The world waited for an answer, and unfortunately one was never produced. Although various proposals and schemes floated around activist circles, a reconstructive vision was neither seriously debated nor advanced. There were vigorous discussions of tactical issues (like the role of violence at protests) and moral issues (like the impact of privilege on activists), but the fundamental political questions remained unaddressed.
The movement not only failed to confront these questions but also developed a political culture that undermined attempts to do so. The constant affirmation of diversity, plurality, and openness—which are undoubtedly virtues, but vacuous outside a political context—discouraged people from seriously reflecting on the movement’s goals. Indeed, during its terminal stages, the movement seemed flooded with professors, grad students, and journalists who gravely warned us not to present an affirmative, coherent alternative.
Admittedly, the deferral of political questions had advantages. It allowed people to come together whose aims seemed deeply conflicted—lobbyists and anarchists, turtles and teamsters, Communists and Christians, etc.—and unexpectedly rich dialogues often resulted. Many discovered that they had more in common with one another than they previously supposed, and this helped the old boundaries of the Left relax a bit.
But political questions cannot be avoided for long, especially by a movement that has captured the world’s attention. Indeed, people became increasingly impatient with the movement’s inability to define what it was for, as evidenced by the countless journalists who wrote countless articles trying to penetrate the movement’s aims.

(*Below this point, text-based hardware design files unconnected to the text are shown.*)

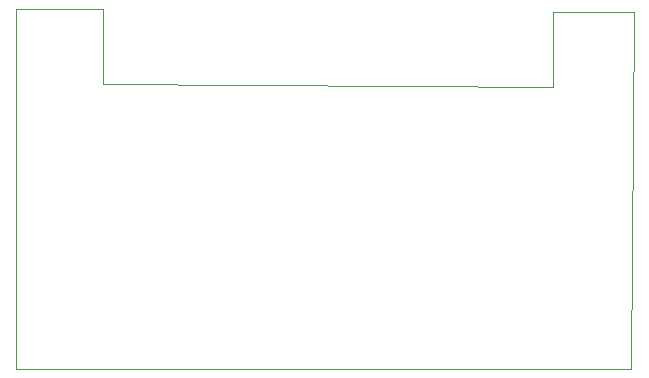
<source format=gm1>
%TF.GenerationSoftware,KiCad,Pcbnew,(5.1.8)-1*%
%TF.CreationDate,2021-01-27T01:42:37+07:00*%
%TF.ProjectId,BD_power_supply,42445f70-6f77-4657-925f-737570706c79,1.0*%
%TF.SameCoordinates,Original*%
%TF.FileFunction,Profile,NP*%
%FSLAX46Y46*%
G04 Gerber Fmt 4.6, Leading zero omitted, Abs format (unit mm)*
G04 Created by KiCad (PCBNEW (5.1.8)-1) date 2021-01-27 01:42:37*
%MOMM*%
%LPD*%
G01*
G04 APERTURE LIST*
%TA.AperFunction,Profile*%
%ADD10C,0.050000*%
%TD*%
G04 APERTURE END LIST*
D10*
X115824000Y-81788000D02*
X115824000Y-112268000D01*
X123190000Y-81788000D02*
X115824000Y-81788000D01*
X123190000Y-88138000D02*
X123190000Y-81788000D01*
X161290000Y-88392000D02*
X123190000Y-88138000D01*
X161290000Y-82042000D02*
X161290000Y-88392000D01*
X168148000Y-82042000D02*
X161290000Y-82042000D01*
X167894000Y-112268000D02*
X168148000Y-82042000D01*
X115824000Y-112268000D02*
X167894000Y-112268000D01*
M02*

</source>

But the movement did not procure an answer, and more often than not, rejected the very legitimacy of the question.
And then September 11th blew the movement off the stage. Although it reentered the debate in February 2002 in New York—valiantly asserting that opposition to globalization will not be silenced by terror—the movement lacked an anchor and thus could not regain its momentum amid the storms of war that began to sweep the world at the time.
It is tempting to argue that the anti-globalization movement lives on in the Zapatistas, the Argentine uprising of 2001, Brazil’s Landless Workers’ Movement, and other ongoing struggles in the “global south.” Although these movements and the one that emerged in Seattle should be understood as parts of a broader, worldwide opposition to global capital, they are not continuous. The Mexican, Brazilian, and Argentine movements do not define themselves as participants in the anti-globalization movement and, more substantively, they do not focus primarily on the institutions of the world economy but rather on domestic political authorities and their national polices. North American activists need to be attentive to these differences.
In a sense the movement—or at least the form in which we knew it—was destined to die. This is not because utopian aspirations are doomed to failure (they are not) or because struggles against capitalist globalization have ended (of course they haven’t). It is because revolutionary social movements aim to transform the circumstances from which they emerge and thus must always abandon old forms of struggle in order to adapt to new conditions (conditions that they have, in part, created). In a way, the most successful revolutionary movement will be one that renders the need for revolutionary struggle obsolete altogether.
What is more alarming than the death of the movement is the failure to reflect deeply on our inability to advance a coherent alternative when presented with the opportunity to do so. The anti-globalization movement did push beyond the boundaries of the present and helped us imagine “another world,” but its emancipatory aims were unrealized. We must embrace the chasm between our aspirations and our circumstances—between the “is” and the “ought”—and use it as an environment in which to forge an even more vigorous challenge to the world we have inherited.